Actions to take |
A - Reproduce the part of the Georgia food stamp article that opens with the words containing "That accusation is" and closes with "for some recipients.".
B - In the Georgia food stamp article, how many more people would the state's program have to lose to get back to its 2007 level of participation?
C - Carry the article on Georgia food stamps further, picking up right after its final sentence.

Text for analysis |
*** Block opens ***

Georgia is seeing a significant decrease in the number of people receiving food stamps as the improving economy lifts many recipients into new jobs and frees them from the fear of going hungry.
The number of Georgians getting food stamps has dropped by 300,000 from 1.9 million in April 2013 to 1.6 million. That decrease of 16 percent in the federally funded program saves taxpayers tens of millions of dollars monthly.
That may sound great, but it's also fueling a passionate debate about which people should get food stamps and for how long. Here in Georgia, unemployment has dropped to pre-recession levels. But Georgia's food stamp program, despite the decrease, would have to lose another 692,115 people to reach its 2007 level of participation.
The fact that food stamp use has remained relatively high, while the economy has largely rebounded from the recession, makes some believe that many food stamp recipients are taking advantage of the system.
That accusation is shaping policy from the state Capitol to the White House. President Donald Trump has targeted the program for billions of dollars in cuts, and Georgia is expanding work requirements for some recipients.
State Sen. Renee Unterman, R-Buford, said food stamps rightly serve vulnerable people - especially children and elderly - but that it's time to crack down on able-bodied people milking the system.
“I think there’s a lot of fraud with food stamps,” Unterman said. “There’s a history of a lot of waste in our program.”

*** Block closes ***

Recorded data |

*** Block opens ***

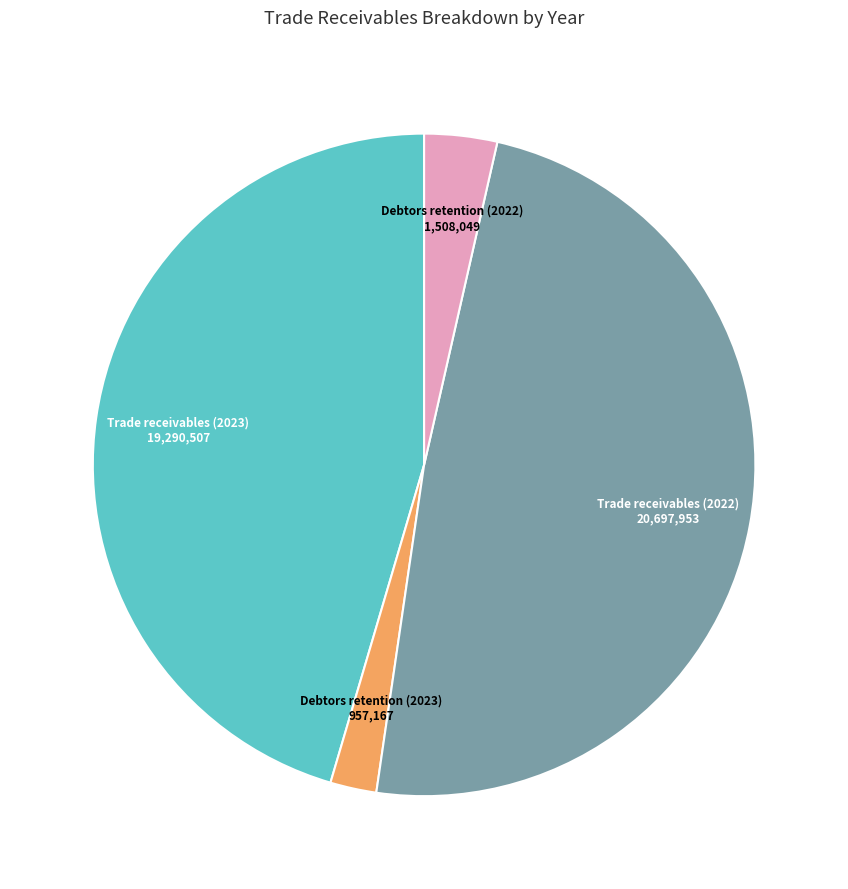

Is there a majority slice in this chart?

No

*** Block closes ***
*** Block opens ***

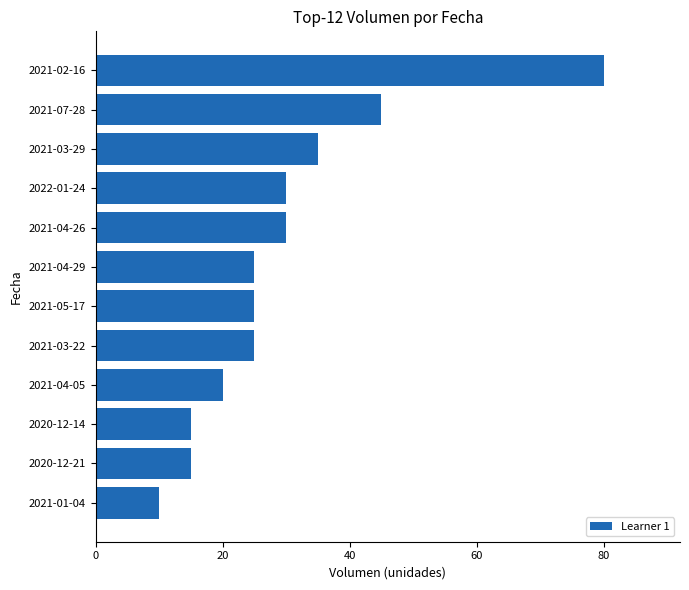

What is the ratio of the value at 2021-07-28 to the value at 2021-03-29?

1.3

*** Block closes ***

Exercise responses |
A -
That accusation is shaping policy from the state Capitol to the White House. President Donald Trump has targeted the program for billions of dollars in cuts, and Georgia is expanding work requirements for some recipients.

B - 692,115 people.

C -
She’s seen it herself. She pointed to the underground market in which people illegally sell food stamps for cash, weapons and drugs. One time, when she was in a Kroger supermarket, Unterman said a woman offered to pay for her groceries with her food stamp card if she gave the woman a little cash.
Those on the political left say the prevalence of such stories is overstated. Food stamps never made anybody rich, said Charles Bliss, director of advocacy with Atlanta Legal Aid. The most assistance an adult with no kids can receive is $194 a month.
“I think in the U.S. we want to make sure everyone has enough to eat,” Bliss said. “Nobody’s living the high life on $194 a month.”
Credit: Bob Andres
Credit: Bob Andres
Trump targets food stamps
President Donald Trump has painted a big target on the federal food stamp program.
His proposed budget includes a 25 percent cut to food stamps. The reduction of $193 billion over a decade is among the biggest cuts in his budget. His budget director, Mick Mulvaney, defended the cut by pointing to the drop in unemployment, insisting that many food stamp recipients should be working by now.
"Isn't it reasonable for you to at least ask the question, 'Are there people on that program who shouldn't be on there?' " Mulvaney said.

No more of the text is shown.